Here are two partnership opportunities for Travis Scott:
Nike SNKRS App:
Travis Scott has already released 10 sneakers in collaboration with Nike-Jordan Brand. SNKRS has become the bane of existence for sneakerheads, but it’s an app that Travis Scott’s core fans likely have on their phone. Nike could buy a few million copies of Travis’ next album and make it redeemable through the app. In turn, this increases demand for future sneaker drops.Additionally, the SNKRS app and its customers are already used to click races during peak demand. The same can be done when the Travis Scott album is available for download. Can you imagine if Nike handled digital album downloads more smoothly than Samsung and Sprint did for Hov’s albums? I would hope Nike’s social media team would have their jokes ready.
Square’s Cash App:
It’s the digital money transfer service most associated with hip-hop.
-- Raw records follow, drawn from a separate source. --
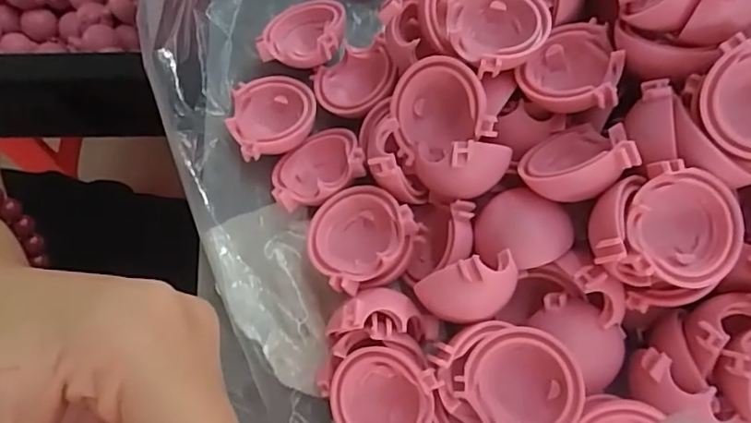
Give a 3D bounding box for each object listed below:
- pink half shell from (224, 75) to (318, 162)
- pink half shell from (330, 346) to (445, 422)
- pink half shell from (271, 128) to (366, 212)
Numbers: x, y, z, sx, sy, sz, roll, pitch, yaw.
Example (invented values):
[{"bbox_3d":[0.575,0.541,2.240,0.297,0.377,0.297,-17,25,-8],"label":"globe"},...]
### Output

In 2018, La Flame gave away $100,000 to fans who quoted Astroworld lyrics on Twitter with their $cashtag.Square could buy 5 million copies of Travis’ next album for $5 each. Cash App users can download the album for free if they send/receive at least $500 on the app within 30 days. It would accelerate Cash App’s growth, which is last reported at 15 million users. The minimum spend requirement is similar to a credit card bonus that requires users to spend $5,000 in the first three months. It’s more data for Square, and the ease of use may increase the likelihood of a lasting customer that uses future Square products.
Travis Scott doesn’t have to pick one, he could do both deals. It’s a win-win that would get covered by every hip-hop news outlet. Folks would continue to debate whether Scott is smart or if his tactics ruin the sanctimony of album sales. Either way, the attention ensures another multi-platinum chart-topping album, exactly as planned.
If Travis Scott ran a digital media company today, he would have banner ads on every website, Instagram ads that make you say, “…is this MF listening to my conversations?”, pre-roll on every podcast, and the most absurd referral bonuses imaginable. Most album bundles already run at a loss, so customer acquisition costs would be through the roof. But you think La Flame cares? He’s not bootstrapping a startup. He has money and connections, and he’s not afraid to use it.
Universal Music Group CEO Lucian Grainge once implied that Drake has an unlimited budget. The same is likely true for Travis Scott at Epic and Sony. But while many of his peers may hesitate to take them up on that offer, Travis wouldn’t. Love it or hate it, it’s how he got to where he is.
“You tell the true stories. Not just the end product, but how you get to the end product. Your point of view on it is dope.”